O padre jesuíta Francesc Peris, que reconheceu ter abusado sexualmente de menores na Espanha e na Bolívia, não será finalmente julgado pela justiça espanhola, após o arquivamento das denúncias que mantinham aberta uma causa penal em um tribunal de Barcelona.
Segundo informa El Periódico, uma das duas denúncias que tramitavam no juízo de instrução número 29 de Barcelona foi arquivada ao considerar a promotoria que os fatos denunciados estão prescritos. Trata-se, além disso, da denúncia relativa aos abusos mais recentes, cometidos em 2004. Fontes judiciais indicam que a segunda denúncia, referente a fatos ocorridos em 1999, previsiblemente correrá a mesma sorte.
O magistrado instrutor havia considerado inicialmente que ambas as denúncias, apresentadas por antigas alunas do colégio Casp de Barcelona, podiam continuar sendo perseguíveis. No entanto, o critério do Ministério Público fechou a via penal, o que põe fim à última possibilidade de que Peris seja julgado por esses delitos.

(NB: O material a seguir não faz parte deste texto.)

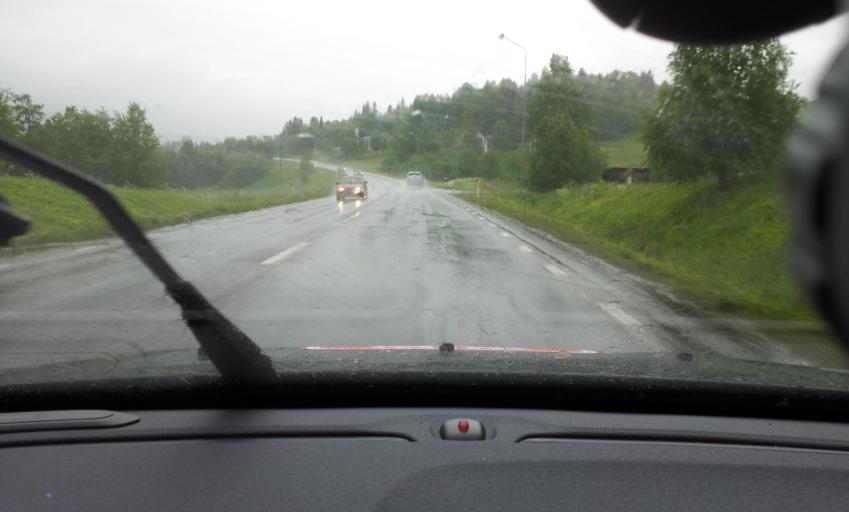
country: SE
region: Jaemtland
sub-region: Are Kommun
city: Are
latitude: 63.3398
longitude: 13.2066
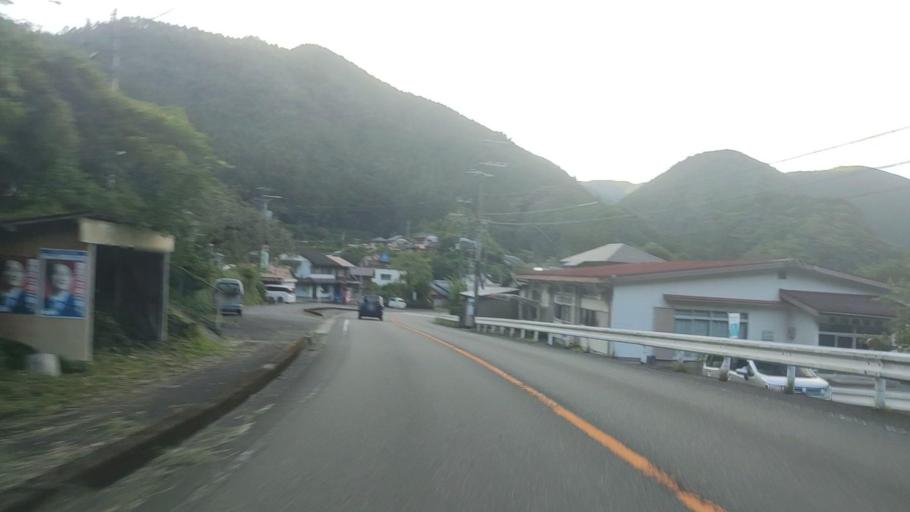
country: JP
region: Wakayama
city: Tanabe
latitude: 33.8119
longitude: 135.5498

Confissão interna e perante o Vaticano
Francesc Peris, atualmente residente em uma comunidade jesuíta de Valladolid, compareceu em duas ocasiões perante o juiz durante o ano passado, deslocando-se de lá para Barcelona. Em ambas as declarações, negou os fatos em sede judicial, assistido por um advogado contratado pela Companhia de Jesus.
No entanto, sim admitiu os abusos em processos internos da ordem e perante o Dicasterio para a Doctrina de la Fe, organismo do Vaticano competente nos casos de abusos sexuais cometidos por clérigos. Assim o confirmou o delegado dos jesuítas na Catalunha, Pau Vidal.
No âmbito interno da Companhia de Jesus constam mais de vinte testemunhos de antigos alunos que denunciaram abusos cometidos por Peris apenas na Catalunha. Além disso, El Periódico contabilizou cerca de uma dezena de denúncias policiais relacionadas com este sacerdote, cujos abusos remontam à década de 1960.
Transferência para a Bolívia e ausência de denúncia
Peris foi afastado do magistério em 2005, depois de que a ordem tivesse conhecimento de suas condutas, mas não foi denunciado perante a justiça naquele momento. Posteriormente, foi enviado à Bolívia, onde exerceu como professor no colégio Juan XXIII de Cochabamba durante aproximadamente um ano.
A investigação jornalística que destapou o caso, recolhida no documentário La Fugida (2024), indica que a transferência para a Bolívia ocorreu quando a Companhia de Jesus já conhecia os abusos cometidos em Barcelona. O documentário também aborda o caso de outro jesuíta, Lluís Tó, falecido na Bolívia em 2017 após ter abusado de numerosos menores sem nunca ser julgado.
Impunidade judicial
As denúncias que permitiram reabrir o caso contra Peris foram apresentadas após a emissão de dito documentário. No entanto, o arquivamento por prescrição gerou um profundo sentimento de frustração entre as vítimas, que veem fechada a via judicial apesar da confissão do sacerdote no âmbito eclesiástico.
Uma das denunciantes expressou que a causa teria permitido oferecer algum tipo de reparação não só às duas vítimas personadas, mas ao conjunto de pessoas afetadas pelos abusos cometidos durante décadas.
Com o fechamento desta investigação judicial, Francesc Peris não enfrentará um julgamento penal, apesar de ter reconhecido os abusos perante a Igreja e da existência de numerosos testemunhos que os documentam.